Do i need to download hive and install it? to have a proper connection with hadoop or it is not mandatory ?

and whats the need for hiveserver2 ? are they the same hive and hiveserver?

 

Thank you so much

 

Regards,

Ebtesam

See more topics labeled with:

3 REPLIES

Re: connecting hadoop with radoop

Your master address is the ipaddress or a qualified name like server.corp.com of your master node in your cluster.

If it is a single node cluster then you cna use the ip address or the name of that node.

 

As far as spark goes, Rapidminer can work with Spark only on hadoop. So you will need to install spark.

 

What flavor of hadoop are you using?  Apache? Cloudera? Hortonworks?

If you are just trying then your easiest bet is using teh VM;s that are provided with Cloudera or Hortonwork works.

Contributor

Re: connecting hadoop with radoop


bhupendra_patil wrote:

Your master address is the ipaddress or a qualified name like server.corp.com of your master node in your cluster.

If it is a single node cluster then you cna use the ip address or the name of that node.

 

As far as spark goes, Rapidminer can work with Spark only on hadoop. So you will need to install spark.

 

What flavor of hadoop are you using?  Apache? Cloudera? Hortonworks?

If you are just trying then your easiest bet is using teh VM;s that are provided with Cloudera or Hortonwork works.


Thank you for your immediate reply

 

I'm using Apache Hadoop..

 

for spark which version should i download since its written in the "configuring radoop conncetion"

http://docs.rapidminer.com/radoop/installation/configuring-radoop-connections/

that it has to be version 1.6 or 1.5

but the applicable one for the version I have installed of hadoop(2.7.1) is spark 2.0

so which one should i download and install ?

 

for the apache hive.. i havent find hive which is applicable with java8 ..
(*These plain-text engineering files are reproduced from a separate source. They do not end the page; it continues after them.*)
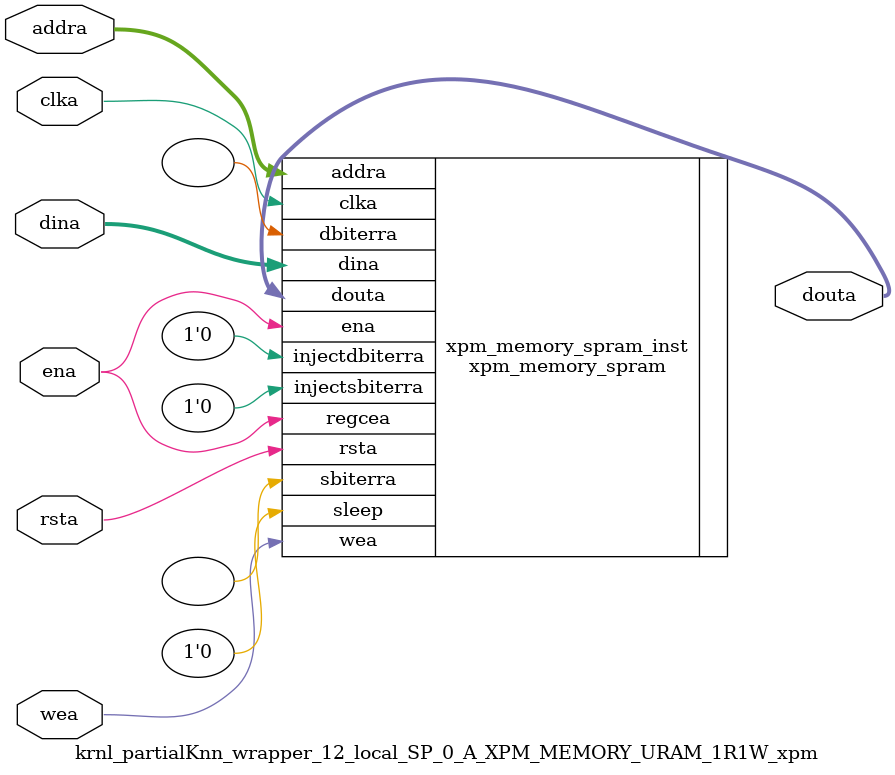
<source format=v>
`timescale 1 ns / 1 ps
module krnl_partialKnn_wrapper_12_local_SP_0_A_XPM_MEMORY_URAM_1R1W_xpm # (
  // Common module parameters
  parameter integer                 MEMORY_SIZE        = 524288,
  parameter                         MEMORY_PRIMITIVE   = "ultra",
  parameter                         ECC_MODE           = "no_ecc",
  parameter                         MEMORY_INIT_FILE   = "none",
  parameter                         WAKEUP_TIME        = "disable_sleep",
  parameter integer                 MESSAGE_CONTROL    = 0,
  // Port A module parameters
  parameter integer                 WRITE_DATA_WIDTH_A = 256,
  parameter integer                 READ_DATA_WIDTH_A  = WRITE_DATA_WIDTH_A,
  parameter integer                 BYTE_WRITE_WIDTH_A = WRITE_DATA_WIDTH_A,
  parameter integer                 ADDR_WIDTH_A       = 11,
  parameter                         READ_RESET_VALUE_A = "0",
  parameter integer                 READ_LATENCY_A     = 1,
  parameter                         WRITE_MODE_A       = "read_first"
) (
  // Port A module ports
  input  wire                                               clka,
  input  wire                                               rsta,
  input  wire                                               ena,
  input  wire [(WRITE_DATA_WIDTH_A/BYTE_WRITE_WIDTH_A)-1:0] wea,
  input  wire [ADDR_WIDTH_A-1:0]                            addra,
  input  wire [WRITE_DATA_WIDTH_A-1:0]                      dina,
  output wire [READ_DATA_WIDTH_A-1:0]                       douta
);
// Set parameter values and connect ports to instantiate an XPM_MEMORY single port RAM configuration
xpm_memory_spram # (
  // Common module parameters
  .MEMORY_SIZE        (MEMORY_SIZE),   //positive integer
  .MEMORY_PRIMITIVE   (MEMORY_PRIMITIVE),      //string; "auto", "distributed", "block" or "ultra";
  .ECC_MODE           (ECC_MODE),      //do not change
  .MEMORY_INIT_FILE   (MEMORY_INIT_FILE), //string; "none" or "<filename>.mem" 
  .MEMORY_INIT_PARAM  (""), //string;
  .WAKEUP_TIME        (WAKEUP_TIME),      //string; "disable_sleep" or "use_sleep_pin"
  .MESSAGE_CONTROL    (MESSAGE_CONTROL),      //do not change
  // Port A module parameters
  .WRITE_DATA_WIDTH_A (WRITE_DATA_WIDTH_A),     //positive integer
  .READ_DATA_WIDTH_A  (READ_DATA_WIDTH_A),     //positive integer
  .BYTE_WRITE_WIDTH_A (BYTE_WRITE_WIDTH_A),     //integer; 8, 9, or WRITE_DATA_WIDTH_A value
  .ADDR_WIDTH_A       (ADDR_WIDTH_A),      //positive integer
  .READ_RESET_VALUE_A (READ_RESET_VALUE_A),  //string
  .READ_LATENCY_A     (READ_LATENCY_A),      //non-negative integer
  .WRITE_MODE_A       (WRITE_MODE_A)       //string; "write_first", "read_first", "no_change"
) xpm_memory_spram_inst (
  // Common module ports
  .sleep          (1'b0),  //do not change
  // Port A module ports
  .clka           (clka),
  .rsta           (rsta),
  .ena            (ena),
  .regcea         (ena),
  .wea            (wea),
  .addra          (addra),
  .dina           (dina),
  .injectsbiterra (1'b0),  //do not change
  .injectdbiterra (1'b0),  //do not change
  .douta          (douta),
  .sbiterra       (),      //do not change
  .dbiterra       ()       //do not change
);
endmodule
</source>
hive versions are only applicable with java7..

so how can i install hive ?

https://cwiki.apache.org/confluence/display/Hive/GettingStarted

 

 

RMStaff

Re: connecting hadoop with radoop

Hi Ebtesam,

 

the Spark 1.6 that was built for Hadoop 2.6 will work perfectly with Hadoop 2.7.1 one as well.

You can download that to your cluster, and provide the HDFS (or local) path in the appropriate Radoop connection setting.

 

Also, Apache Hive will work on Java 8. Basically, you can expect almost anything that supports Java 7 to work on Java 8.

 

Peter